The Cosmos have never had a consistent academy, and Spanish legend Raul was signed last year to serve dual roles as player and the director of the fledgling academy. The thing is still lifting off the ground, with training centers in Long Island and Brooklyn planned to pull in talent the club has never had any particular interest in finding in the past. But the intent is there, which is new. The Cosmos have tried partnering with existing clubs in the past, but a coupling with Blau Weiss Gottschee and Los Angeles Futbol Club collapsed inside two years after its founding in 2012. Enter Raul. Enter Wright. Enter Velela.
Are the Cosmos making a play at being a legitimate destination for young players? For a club that seemingly lives to pull rugs from under MLS’s feet, don’t be surprised when this isn’t the last we hear of New York stocking its ranks with young players to light a fire under its directive to get younger. Even if Velela and Wright are earmarked for first team minutes (the latter has already appeared), the intent is hard to miss. The Cosmos are trying to lure young talent. How successful they’ll be depends on a few factors. Namely whether they intend to keep these players or whether they’re setting themselves up as a misdirective shell organization.
Wright is an interesting case. The cynical among us might view his move as a case of convenience, and the Cosmos as a glorified refrigerator. Follow me into this rabbit hole.
Let’s say Schalke liked Wright. Let’s say they wanted Wright, but transfer rules prevented him from transferring. Without an EU passport, he’s chained to the U.S. until his 18th birthday, on March 27, 2016. In the meantime, Schalke knows someone in America. Someone who played 66 matches for the club over two years. Someone who oversees youth development at a professional club. Someone named Raul.
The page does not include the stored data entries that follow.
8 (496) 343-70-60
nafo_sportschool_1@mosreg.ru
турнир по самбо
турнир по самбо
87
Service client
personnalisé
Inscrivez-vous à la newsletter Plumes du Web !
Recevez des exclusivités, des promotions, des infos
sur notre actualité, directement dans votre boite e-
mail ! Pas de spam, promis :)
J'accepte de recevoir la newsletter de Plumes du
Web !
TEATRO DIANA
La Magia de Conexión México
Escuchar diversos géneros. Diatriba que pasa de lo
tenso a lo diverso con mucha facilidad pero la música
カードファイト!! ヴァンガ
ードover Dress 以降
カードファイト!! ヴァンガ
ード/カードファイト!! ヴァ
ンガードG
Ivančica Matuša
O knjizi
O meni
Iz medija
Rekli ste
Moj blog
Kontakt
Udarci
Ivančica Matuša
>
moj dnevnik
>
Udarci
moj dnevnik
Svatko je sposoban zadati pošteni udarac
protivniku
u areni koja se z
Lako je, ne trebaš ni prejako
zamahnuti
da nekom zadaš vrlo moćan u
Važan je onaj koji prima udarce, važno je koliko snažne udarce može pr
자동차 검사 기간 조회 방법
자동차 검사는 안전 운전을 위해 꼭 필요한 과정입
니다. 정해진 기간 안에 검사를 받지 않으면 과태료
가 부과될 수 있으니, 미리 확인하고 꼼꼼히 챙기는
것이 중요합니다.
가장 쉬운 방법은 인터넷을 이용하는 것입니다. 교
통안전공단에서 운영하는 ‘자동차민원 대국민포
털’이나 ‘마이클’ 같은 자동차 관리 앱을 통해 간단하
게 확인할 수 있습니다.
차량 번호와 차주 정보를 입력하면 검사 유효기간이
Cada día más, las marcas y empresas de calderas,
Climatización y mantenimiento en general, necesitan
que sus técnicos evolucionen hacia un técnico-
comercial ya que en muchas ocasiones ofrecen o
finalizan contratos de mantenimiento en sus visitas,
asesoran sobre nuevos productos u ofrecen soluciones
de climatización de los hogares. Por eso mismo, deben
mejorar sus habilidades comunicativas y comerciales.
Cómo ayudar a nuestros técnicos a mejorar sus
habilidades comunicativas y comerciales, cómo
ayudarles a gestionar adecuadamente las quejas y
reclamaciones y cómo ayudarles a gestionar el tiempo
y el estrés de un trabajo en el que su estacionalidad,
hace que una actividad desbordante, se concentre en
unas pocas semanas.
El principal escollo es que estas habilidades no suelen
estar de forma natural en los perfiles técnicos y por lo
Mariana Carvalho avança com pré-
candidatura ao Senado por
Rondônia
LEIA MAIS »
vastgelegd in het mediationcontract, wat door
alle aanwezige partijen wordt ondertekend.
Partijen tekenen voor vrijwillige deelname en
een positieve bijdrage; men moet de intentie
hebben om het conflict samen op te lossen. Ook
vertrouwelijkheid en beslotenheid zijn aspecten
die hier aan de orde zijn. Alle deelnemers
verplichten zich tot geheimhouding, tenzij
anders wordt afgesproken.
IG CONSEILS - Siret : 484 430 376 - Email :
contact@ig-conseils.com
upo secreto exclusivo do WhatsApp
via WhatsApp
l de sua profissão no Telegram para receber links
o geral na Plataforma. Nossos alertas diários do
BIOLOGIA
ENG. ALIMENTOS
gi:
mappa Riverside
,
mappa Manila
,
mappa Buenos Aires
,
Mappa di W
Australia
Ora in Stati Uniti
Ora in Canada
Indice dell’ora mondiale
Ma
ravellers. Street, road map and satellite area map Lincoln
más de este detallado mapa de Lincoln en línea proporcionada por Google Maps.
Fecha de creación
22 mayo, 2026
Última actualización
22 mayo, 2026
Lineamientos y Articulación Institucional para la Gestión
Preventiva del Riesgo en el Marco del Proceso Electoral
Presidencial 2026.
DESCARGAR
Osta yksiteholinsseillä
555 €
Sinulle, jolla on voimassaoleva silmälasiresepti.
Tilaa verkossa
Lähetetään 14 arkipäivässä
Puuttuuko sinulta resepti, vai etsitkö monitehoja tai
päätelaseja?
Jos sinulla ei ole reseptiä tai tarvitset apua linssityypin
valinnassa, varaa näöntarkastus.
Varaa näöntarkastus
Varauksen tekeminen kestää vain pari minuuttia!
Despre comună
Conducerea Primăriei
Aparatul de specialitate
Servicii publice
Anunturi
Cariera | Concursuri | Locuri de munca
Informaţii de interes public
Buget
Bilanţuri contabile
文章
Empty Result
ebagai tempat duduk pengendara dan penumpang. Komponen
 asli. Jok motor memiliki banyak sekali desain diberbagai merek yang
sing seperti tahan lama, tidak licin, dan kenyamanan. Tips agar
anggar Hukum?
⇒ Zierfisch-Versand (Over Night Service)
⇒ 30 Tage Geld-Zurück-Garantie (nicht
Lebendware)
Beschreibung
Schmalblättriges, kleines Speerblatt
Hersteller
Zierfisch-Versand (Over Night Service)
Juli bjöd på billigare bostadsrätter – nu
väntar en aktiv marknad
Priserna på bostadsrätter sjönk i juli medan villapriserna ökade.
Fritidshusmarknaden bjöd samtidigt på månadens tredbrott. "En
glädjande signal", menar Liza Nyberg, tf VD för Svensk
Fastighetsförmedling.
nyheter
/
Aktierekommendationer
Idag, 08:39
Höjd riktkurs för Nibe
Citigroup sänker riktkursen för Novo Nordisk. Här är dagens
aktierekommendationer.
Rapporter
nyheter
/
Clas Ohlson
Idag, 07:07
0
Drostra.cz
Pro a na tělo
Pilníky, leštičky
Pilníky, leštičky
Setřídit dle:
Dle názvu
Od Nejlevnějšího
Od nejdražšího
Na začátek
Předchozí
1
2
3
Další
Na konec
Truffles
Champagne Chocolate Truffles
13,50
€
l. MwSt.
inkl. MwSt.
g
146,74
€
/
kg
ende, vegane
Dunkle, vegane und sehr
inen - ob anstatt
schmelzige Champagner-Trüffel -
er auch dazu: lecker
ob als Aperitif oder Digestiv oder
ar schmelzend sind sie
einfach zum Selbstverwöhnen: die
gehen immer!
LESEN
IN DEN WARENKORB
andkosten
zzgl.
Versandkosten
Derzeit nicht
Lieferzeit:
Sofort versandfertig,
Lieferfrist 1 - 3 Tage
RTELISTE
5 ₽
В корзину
Now, let’s say a backroom, under-the-table agreement was struck. Let’s say the Cosmos agreed with Schalke’s notion to sign Wright to keep him away from MLS’s more restrictive allocation rule set, to keep him from signing a deal that’d preclude him from moving to Europe. And let’s say the Cosmos went along with the gambit, upping their cachet among younger players while keeping Wright warm for an eventual (and legal) move to Europe after his 18th birthday. The U17 World Cup is a feeding ground for top clubs, which use the showcase to pull in players for their academies they might’ve missed. It’s the academy version of the World Cup. The flurry of transfers in the months afterward is notable.
So it isn’t outlandish that Schalke could be watching the U17 World Cup later this year with baited attention. And if he moves to Europe after his 18th birthday? Don’t say you’ll be surprised.
This is, of course, conjecture, although it’s educated and vaguely sourced. The Cosmos could have no designs on pushing Wright back into Europe, or the handshake arrangement could fall through if Wright gets injured or falls into a slump or the club simply loses interest. But it’s something to chew on in the aftermath of a seemingly random transfer when Wright had a very real pipeline to MLS minutes in his home city waiting for him. Instead, he went entirely across the country, to an NASL club that’s never had a consistently operating academy before.
The Cosmos’ gathering youth project is still in the (very) early stages, so it’s difficult to say whether the capture of players like Velela and Wright will contribute to its legitimacy or simply reaffirm the club’s status as a way-station. But know this: these signings are not historically in the Cosmos’ wheelhouse. It could signal a change in the guard in the way New York is evaluating its talent. Or it could be something else entirely.